Kirk H., United States, 15 July 2017
I'm beginning to see that repentance and forgiveness are works and deeds, and that Christ in His preaching focused more on those than anything else. Without repentance we are unrepentant, and any other "good works" are like "filthy rags". That was the position of the scribes and Pharisees, unrepentant and unforgiving. We get hung up on our concept of works and deeds. We love to judge right from wrong, good from bad, and isn't that part of our original problem? To the question submitted, all are able to do good things for others, but for a non-Christian to be truly repentant and forgiving seems impossible.
Ian B., Australia, 15 July 2017
When I was just 6 weeks old in the Lord, I was sleeping in the Christian Women's Convention tent at the Tamworth show - to be caretaker. About 11 pm the local service clubs would arrive to clean up ready for the next day. This was obviously a sacrificial service rendered by volunteers working at night in an in-glamorous capacity to serve their community. I was amazed to hear them drinking and smoking and swearing outside the tent. The very first thing the Lord had dealt with in me was swearing - on my first day as a Christian. I had been raised on the land and had been a shearer for 6 years, and my language was very "colourful". I learned a big lesson at that time - that many good, loving, and selfless acts can come from the unrighteous.
John A., Australia, 16 July 2017
A very well worded response Lita. It makes it clear, from our Christian viewpoint, where we stand as fallen humanity. Thankyou.
Jean P., Australia, 16 July 2017
Perhaps it would be easier to understand if we loo,ed at the source of the good deed, not the action itself. Before we are born again of the Spirit, all that we do is done in the energy of the human will, ( flesh in Biblical terns). Once we are made alive in our spirits then those deeds do e u der the direction of and energised by the Holy Spirit, are deemed 'good' by God. 1 Corinthians 3:10-15 makes this clear. When we do things in our own strenth it is not eternal and won,t survive judgement. It isn,t the action but whether it is done by the Holy Spirit through us. Jesus said, "Without Me you can do nothing" John 15:5. . I believe He meant that we could not live spiritual lives unless He lived tne life through us.
Graeme M., Australia, 17 July 2017
'Good works', as considered by our own behavioural patterns alone, is a glorification of ones 'selfworth' and is therefore viewed by God as our only reward, it has no value to the Kingdom, nor can it earn any entitlements to salvation.

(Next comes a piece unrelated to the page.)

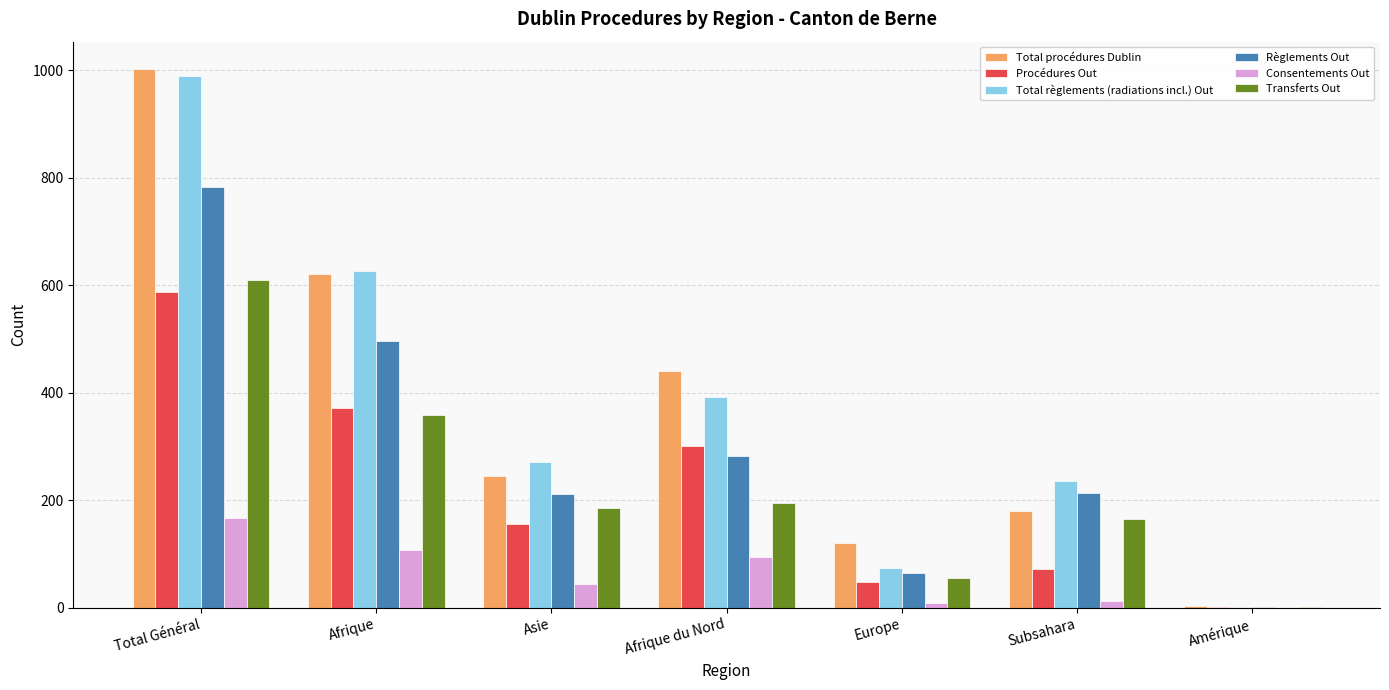

What is the sum of all Consentements Out values?

432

Phil K., United States, 17 July 2017
@Stephan: judgementalism isn't always in the deliverer, it can be in the receiver. If I were living dangerously abusing drugs and alcohol, and a friend warned me that my lifestyle was destructive and would one day kill me, would that friend be judgemental or would I have received it as judgemental because I didn't want to hear it?

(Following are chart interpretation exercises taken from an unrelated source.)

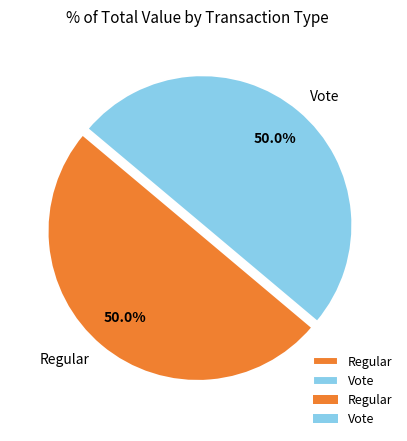

What is the ratio of the value at Vote to the value at Regular?

1.0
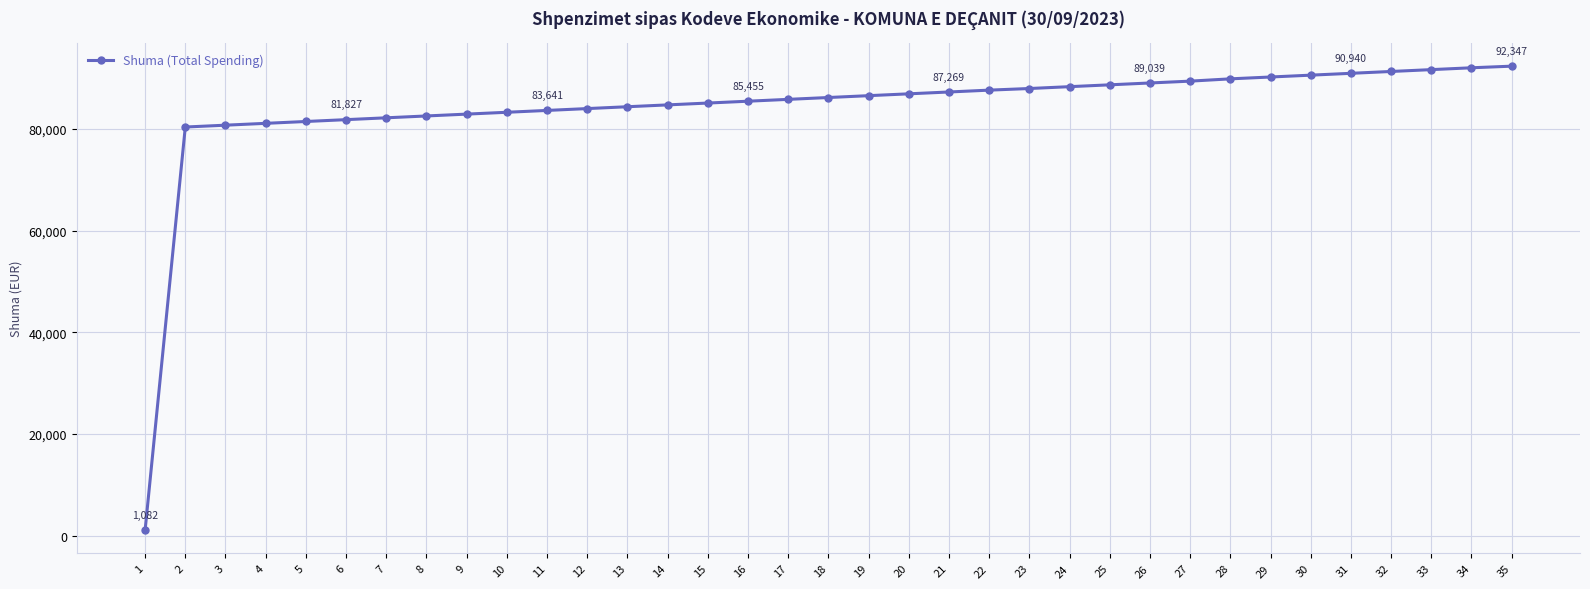

At which label is the value closest to 46714?

2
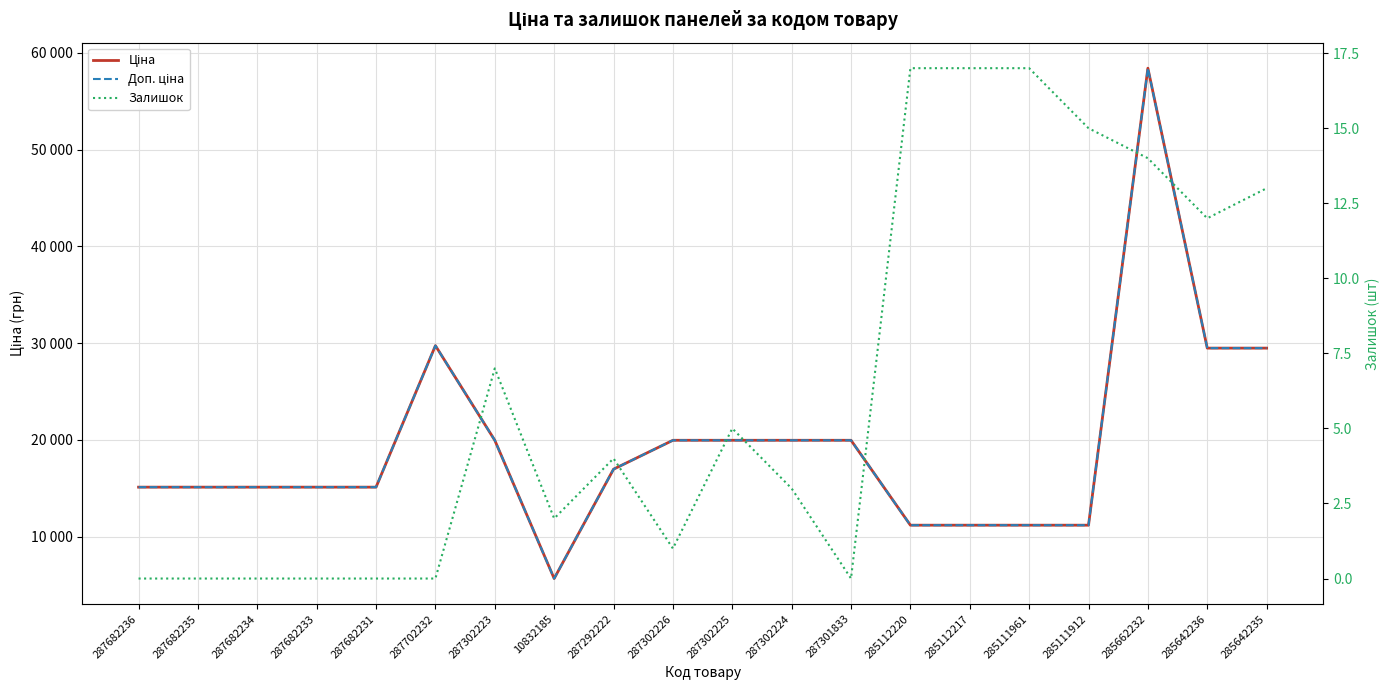

Which series has the largest total across all categories?

Ціна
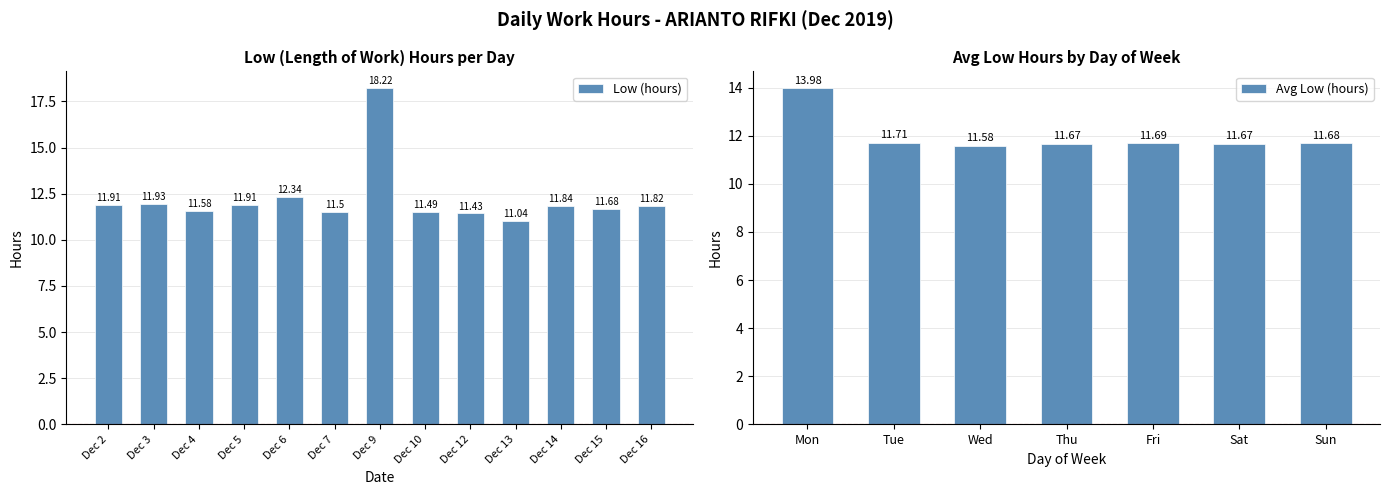

What is the ratio of the value at Dec 4 to the value at Dec 14?

1.0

Regarding the issue of atheists doing good works and Christians behaving badly, I have observed over my years that human beings can be either a consumer or a producer (and various gradations between). A producer is a giver. He mows his elderly neighbor's yard. You want to be around a producer. An atheist can be a producer, but that doesn't make him good in God's eyes. But it does make him good in man's eyes.
A consumer is a taker. He makes you feel worse. A consumer can be a Christian but still behave poorly. While forgiven, he has a long we to go personally. Only a change in character or nature can help a consumer become a producer.